‘More than just new categories, it is vital to have more sellers’: Manish Tiwary
As Amazon completes nine years in India, Manish Tiwary, country manager, India Consumer Business, spoke about Amazon’s focus on new growth areas such as grocery and pharmacy. In an interview, he said the draft e-commerce rules do not dishearten the company as it engages with the government on the regulatory framework and remains bullish and in sync with the vision of a $5 trillion economy driven by a digital backbone. Edited excerpts:
What are your focus areas for India in the next few years?
My focus and the team’s focus continues to be how to get the next set of customers and the next set of sellers. As far as the next set of customers are concerned, actions like investment in the social commerce app GlowRoad is a step in that direction. We believe that local influencers will give more confidence for new internet users to come and shop. The investment in voice shopping is another; we’ve seen voice shopping grow manifold over the last one year. The investment in video shopping; in social influencers, I think those are some of the initiatives besides the ones which we already have to get to the next set of customers.

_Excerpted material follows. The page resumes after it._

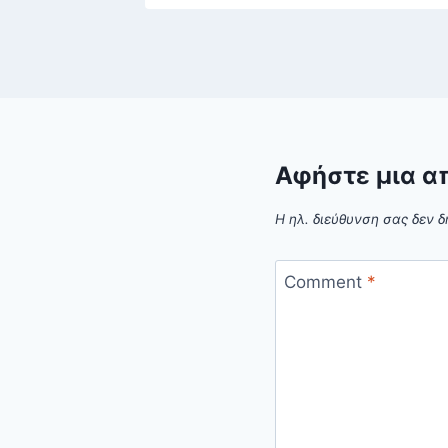
Αφήστε μια α
Η ηλ. διεύθυνση σας δεν δ
Comment
*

More than just new categories, what is more important is more and more sellers who bring unique selection and convenience to customers.
We’ve been working really hard on the grocery programme—Amazon Fresh. We still have some work to do but I personally believe that the team will have a very good offering for customers, especially very attractive for our Prime customers. On new businesses like pharmacy and food—pharmacy, we are expanding. On food, it’s still in Bengaluru and we are learning how to do it better. Our focus always is to get more customers and for the settled customers to use more categories.
Pharmacy, Food and Fresh —which will scale up much faster?
Grocery is like 50% of a shopper’s basket with very high frequency. We took some time on Fresh, but I feel good about where we are. Clearly, it is a very critical part of our strategy, given the kind of customer engagement and the size of the market. Whenever we build a service, we’re not in a hurry to expand it till we have a playbook and till we have the automation. We’ve done a lot of work in terms of staples, fruits and vegetables offerings; I think we can now scale it up very, very quickly. On pharmacy, it’s still early days. We were working on creating the right backend and we will expand pharmacy. In food, we have been experimenting, learning about the foods business and at the right time we will scale it up.
Have e-commerce growth rates dipped?
We did see an acceleration during the pandemic, both on the customer front and the seller front. We did see a more secular trend of customers coming from across the country—close to 80% of our new customers come from smaller towns, and even 60% of our sellers now come from smaller towns. So it’s becoming a habit, which is far more broad-based than what it used to be pre-pandemic.
The regulatory environment for e-commerce companies continues to be challenging. Does that impact Amazon’s business and alter future investment plans?
So, let me start with the last part. We continue to be as bullish on India as we were...I think this is a new emerging space and any new emerging space needs a framework...We work with the government very, very closely. Yes, we also want a more stable framework so that it’s easier for operators to know how to operate within that framework.